- **TESTO FORNITO**:
______________________________
Skip to main content

Fake news, Buzzfeed e New York Times, tutte le novità sulla disfida fra Pd e M5S

Di Lorenzo Bernardi e Niccolò Mazzarino
Grillo

Continua, anzi si amplifica, la polemica politica sulle fake news. Secondo il Movimento 5 Stelle le inchieste giornalistiche di Buzzfeed e New York Times sulle fake news sarebbero a loro volta delle fake news. Non solo, per il blog di Grillo si tratterebbe di “un giochino apparecchiato su misura al segretario del Pd, oramai in caduta libera. Ed è molto triste che a prestarsi siano state due note testate giornalistiche come il Nyt e Buzzfeed”.

COSA HANNO SVELATO BUZZFEED E NEW YORK TIMES

Tutto è cominciato con un’inchiesta di Buzzfeed che ha portato alla luce una galassia di siti internet e account social, molti dei quali più o meno collegati fra loro, responsabili di campagne di disinformazione e della pubblicazione di varie “bufale”. Sono emersi anche collegamenti fra siti filo-grillini e filo-leghisti. Secondo Buzzfeed, i medesimi soggetti riscuotevano i proventi della pubblicità da siti teoricamente scollegati. A ciò si è aggiunto l’articolo del New York Times, che ha ripreso la notizia sottolineando come in vista delle prossime elezioni l’Italia sia “il punto debole di una sempre più vulnerabile Europa”. Sullo sfondo, le possibili ingerenze da parte della Russia, analoghe a quelle che avrebbero condizionato già le presidenziali Usa. Il New York Times ha citato nel suo articolo Andrea Stroppa, esperto in cybersecurity, già collaboratore di Marco Carrai, consigliere di Matteo Renzi. Stroppa aveva evidenziato, anche sul suo profilo Twitter, gli anomali collegamenti fra i siti vicini ai 5 stelle e quelli salviniani.
______________________________
- **CONSEGNA A**:
Nell'articolo sulle fake news, quale esperto di cybersecurity viene citato dal New York Times?
- **CONSEGNA B**:
Prosegui l'articolo sulle fake news dal punto in cui si interrompe.
Le voci non hanno alcun legame con l'articolo.

- **RIGHE DI DATI**:
______________________________
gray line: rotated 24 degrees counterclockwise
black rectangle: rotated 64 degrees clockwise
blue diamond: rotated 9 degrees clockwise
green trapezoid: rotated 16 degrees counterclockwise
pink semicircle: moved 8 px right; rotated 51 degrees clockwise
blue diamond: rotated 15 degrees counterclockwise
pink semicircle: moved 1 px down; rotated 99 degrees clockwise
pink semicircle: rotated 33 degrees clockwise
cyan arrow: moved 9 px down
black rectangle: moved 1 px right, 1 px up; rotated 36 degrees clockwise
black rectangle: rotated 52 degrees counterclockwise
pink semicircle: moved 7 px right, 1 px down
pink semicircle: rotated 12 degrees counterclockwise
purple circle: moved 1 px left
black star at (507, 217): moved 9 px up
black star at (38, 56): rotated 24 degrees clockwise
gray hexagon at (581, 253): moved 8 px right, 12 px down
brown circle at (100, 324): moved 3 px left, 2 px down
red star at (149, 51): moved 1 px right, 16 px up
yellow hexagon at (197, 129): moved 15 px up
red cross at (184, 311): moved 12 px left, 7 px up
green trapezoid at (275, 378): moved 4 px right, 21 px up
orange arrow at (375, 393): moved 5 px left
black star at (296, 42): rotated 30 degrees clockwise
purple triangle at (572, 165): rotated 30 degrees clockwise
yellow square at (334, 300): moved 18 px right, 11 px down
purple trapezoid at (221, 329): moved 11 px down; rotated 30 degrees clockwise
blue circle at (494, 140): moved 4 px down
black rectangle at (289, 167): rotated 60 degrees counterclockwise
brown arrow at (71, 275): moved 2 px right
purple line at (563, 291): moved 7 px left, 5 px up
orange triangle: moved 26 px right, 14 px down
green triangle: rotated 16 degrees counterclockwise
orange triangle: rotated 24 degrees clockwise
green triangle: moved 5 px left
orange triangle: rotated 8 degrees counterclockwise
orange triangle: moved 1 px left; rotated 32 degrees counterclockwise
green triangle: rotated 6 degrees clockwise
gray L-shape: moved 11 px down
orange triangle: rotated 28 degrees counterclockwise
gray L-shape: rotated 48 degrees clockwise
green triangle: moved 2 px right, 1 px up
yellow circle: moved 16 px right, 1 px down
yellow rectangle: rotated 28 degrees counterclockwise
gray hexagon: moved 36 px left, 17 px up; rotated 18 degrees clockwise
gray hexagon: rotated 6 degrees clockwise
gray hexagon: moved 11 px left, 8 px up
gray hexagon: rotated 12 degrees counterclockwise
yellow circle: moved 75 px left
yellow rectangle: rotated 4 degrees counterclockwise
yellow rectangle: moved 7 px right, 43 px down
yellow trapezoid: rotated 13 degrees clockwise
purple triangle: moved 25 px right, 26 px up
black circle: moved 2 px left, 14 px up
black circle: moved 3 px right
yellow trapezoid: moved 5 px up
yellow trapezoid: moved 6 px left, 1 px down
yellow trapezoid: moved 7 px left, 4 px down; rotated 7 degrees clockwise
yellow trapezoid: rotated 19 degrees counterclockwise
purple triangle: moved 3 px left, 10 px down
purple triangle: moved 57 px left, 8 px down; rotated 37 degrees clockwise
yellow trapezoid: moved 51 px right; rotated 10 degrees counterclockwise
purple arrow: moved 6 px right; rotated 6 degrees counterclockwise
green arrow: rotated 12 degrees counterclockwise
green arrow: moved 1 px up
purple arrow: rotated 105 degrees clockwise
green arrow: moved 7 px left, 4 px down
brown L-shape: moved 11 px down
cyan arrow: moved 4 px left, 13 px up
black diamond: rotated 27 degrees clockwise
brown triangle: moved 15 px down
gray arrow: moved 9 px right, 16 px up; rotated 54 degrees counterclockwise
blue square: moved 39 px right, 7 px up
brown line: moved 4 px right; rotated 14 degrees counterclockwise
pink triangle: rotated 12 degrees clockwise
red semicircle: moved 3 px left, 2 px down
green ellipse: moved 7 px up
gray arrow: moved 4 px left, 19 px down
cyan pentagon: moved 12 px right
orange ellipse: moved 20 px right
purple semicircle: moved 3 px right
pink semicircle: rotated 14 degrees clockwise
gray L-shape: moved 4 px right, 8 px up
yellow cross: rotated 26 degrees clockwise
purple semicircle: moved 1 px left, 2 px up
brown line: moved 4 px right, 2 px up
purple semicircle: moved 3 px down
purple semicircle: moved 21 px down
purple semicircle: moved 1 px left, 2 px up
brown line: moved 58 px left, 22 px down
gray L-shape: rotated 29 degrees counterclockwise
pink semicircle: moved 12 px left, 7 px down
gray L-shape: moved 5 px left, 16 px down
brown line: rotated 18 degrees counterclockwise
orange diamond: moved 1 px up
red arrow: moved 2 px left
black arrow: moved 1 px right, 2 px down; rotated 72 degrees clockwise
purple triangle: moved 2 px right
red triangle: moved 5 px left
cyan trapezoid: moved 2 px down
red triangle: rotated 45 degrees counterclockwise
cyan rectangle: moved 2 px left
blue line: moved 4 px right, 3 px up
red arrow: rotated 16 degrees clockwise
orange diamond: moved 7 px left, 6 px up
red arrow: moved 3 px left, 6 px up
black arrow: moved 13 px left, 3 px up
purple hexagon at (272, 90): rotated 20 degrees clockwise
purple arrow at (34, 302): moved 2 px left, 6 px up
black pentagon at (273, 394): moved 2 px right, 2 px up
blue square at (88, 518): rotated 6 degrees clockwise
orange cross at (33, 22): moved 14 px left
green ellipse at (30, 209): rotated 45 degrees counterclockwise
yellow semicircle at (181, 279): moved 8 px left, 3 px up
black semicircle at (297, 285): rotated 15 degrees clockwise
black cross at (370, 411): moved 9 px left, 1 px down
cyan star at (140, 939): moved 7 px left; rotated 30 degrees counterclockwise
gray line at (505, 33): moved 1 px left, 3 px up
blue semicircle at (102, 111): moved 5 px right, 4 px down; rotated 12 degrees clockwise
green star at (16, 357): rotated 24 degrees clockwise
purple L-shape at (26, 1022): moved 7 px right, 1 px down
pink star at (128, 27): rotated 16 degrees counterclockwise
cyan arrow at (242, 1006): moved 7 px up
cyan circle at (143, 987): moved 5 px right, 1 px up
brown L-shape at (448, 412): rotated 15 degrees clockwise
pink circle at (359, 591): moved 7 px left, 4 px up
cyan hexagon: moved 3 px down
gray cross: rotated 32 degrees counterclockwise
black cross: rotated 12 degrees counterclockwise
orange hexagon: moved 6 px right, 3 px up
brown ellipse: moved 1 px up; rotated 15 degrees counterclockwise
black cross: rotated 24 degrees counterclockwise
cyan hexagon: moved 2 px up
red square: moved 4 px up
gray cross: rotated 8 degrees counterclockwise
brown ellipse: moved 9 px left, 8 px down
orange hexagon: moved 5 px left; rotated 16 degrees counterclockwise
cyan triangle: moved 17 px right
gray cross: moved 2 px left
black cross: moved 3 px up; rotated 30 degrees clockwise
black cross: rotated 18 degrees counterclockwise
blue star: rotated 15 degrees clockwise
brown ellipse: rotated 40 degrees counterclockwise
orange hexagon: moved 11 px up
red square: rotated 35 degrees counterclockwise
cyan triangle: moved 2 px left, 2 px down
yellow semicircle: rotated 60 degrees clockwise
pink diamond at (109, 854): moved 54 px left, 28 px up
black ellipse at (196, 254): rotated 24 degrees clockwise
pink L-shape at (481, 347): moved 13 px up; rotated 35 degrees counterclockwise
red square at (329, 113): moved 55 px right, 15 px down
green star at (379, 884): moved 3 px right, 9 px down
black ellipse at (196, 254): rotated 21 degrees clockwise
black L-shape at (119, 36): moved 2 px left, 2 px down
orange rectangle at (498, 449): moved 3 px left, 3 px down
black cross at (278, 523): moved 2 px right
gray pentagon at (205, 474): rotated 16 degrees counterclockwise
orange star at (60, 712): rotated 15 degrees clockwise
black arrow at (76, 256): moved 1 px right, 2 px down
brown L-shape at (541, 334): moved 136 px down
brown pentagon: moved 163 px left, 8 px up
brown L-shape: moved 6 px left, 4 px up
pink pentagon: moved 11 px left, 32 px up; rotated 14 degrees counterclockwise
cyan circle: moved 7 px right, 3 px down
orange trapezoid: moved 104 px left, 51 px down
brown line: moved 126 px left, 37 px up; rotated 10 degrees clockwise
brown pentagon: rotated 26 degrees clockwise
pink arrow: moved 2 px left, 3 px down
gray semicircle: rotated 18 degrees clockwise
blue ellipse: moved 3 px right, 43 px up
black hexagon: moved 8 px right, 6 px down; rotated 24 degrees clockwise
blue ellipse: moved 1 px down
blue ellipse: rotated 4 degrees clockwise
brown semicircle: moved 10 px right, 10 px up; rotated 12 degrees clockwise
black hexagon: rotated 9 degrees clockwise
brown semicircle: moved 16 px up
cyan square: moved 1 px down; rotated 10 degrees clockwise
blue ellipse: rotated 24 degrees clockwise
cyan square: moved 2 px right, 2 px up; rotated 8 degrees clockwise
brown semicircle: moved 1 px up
______________________________
- **RISULTATO FINALE A**:
Andrea Stroppa.

- **RISULTATO FINALE B**:
LA REAZIONE DEL M5S

Il Movimento ha affidato la sua reazione ufficiale al blog, e si tratta di un contrattacco che prende di mira Renzi. Il primo elemento sospetto sarebbero le tempistiche. “New York Times e Buzzfeed pubblicano a distanza di tre giorni due presunte ‘inchieste giornalistiche’ – mette nero su bianco il movimento capeggiato da Luigi Di Maio – Le due inchieste arrivano, guarda caso, alla vigilia della Leopolda di Matteo Renzi, quest’anno dedicata, guarda ancora il caso, proprio alle fake news”. Nella tesi del M5S tutto ruoterebbe intorno a Stroppa. “Entrambi i pezzi, apparentemente indipendenti, nascono da una ricerca condotta da un tecnico del web non strettamente indipendente, Andrea Stroppa”. Si traccia poi il collegamento con Carrai. “Stroppa è stato arruolato nella Cys4, la società di sicurezza presieduta da Carrai, il braccio destro di Renzi, al quale l’ex premier voleva persino affidare la guida dei servizi segreti italiani”. E poi l’affondo: “Diciamocelo chiaramente: sembra un giochino apparecchiato su misura al segretario del Pd, oramai in caduta libera”. E ancora: “Quella dei due quotidiani è un’altra fake news sulle fake news. Le due testate avrebbero infatti dovuto approfondire quanto meno la ricerca invece di prendere come oro colato lo studio di un giovane sotto contratto con la coppia Carrai/Renzi”. C’è anche la spiegazione dei collegamenti con i siti “salviniani”. Sarebbe colpa di soggetti indipendenti, slegati dal M5S: “Non ci vuole un genio a capire che questi siti nascono spontaneamente. Sul web ognuno, anche per mero scopo di guadagno attraverso la pubblicità, chiuso nella sua stanza può scegliere di aprire più di una piattaforma e pubblicare quel che vuole. Ma ciò non significa che ci debba essere un coinvolgimento della forza politica di riferimento”.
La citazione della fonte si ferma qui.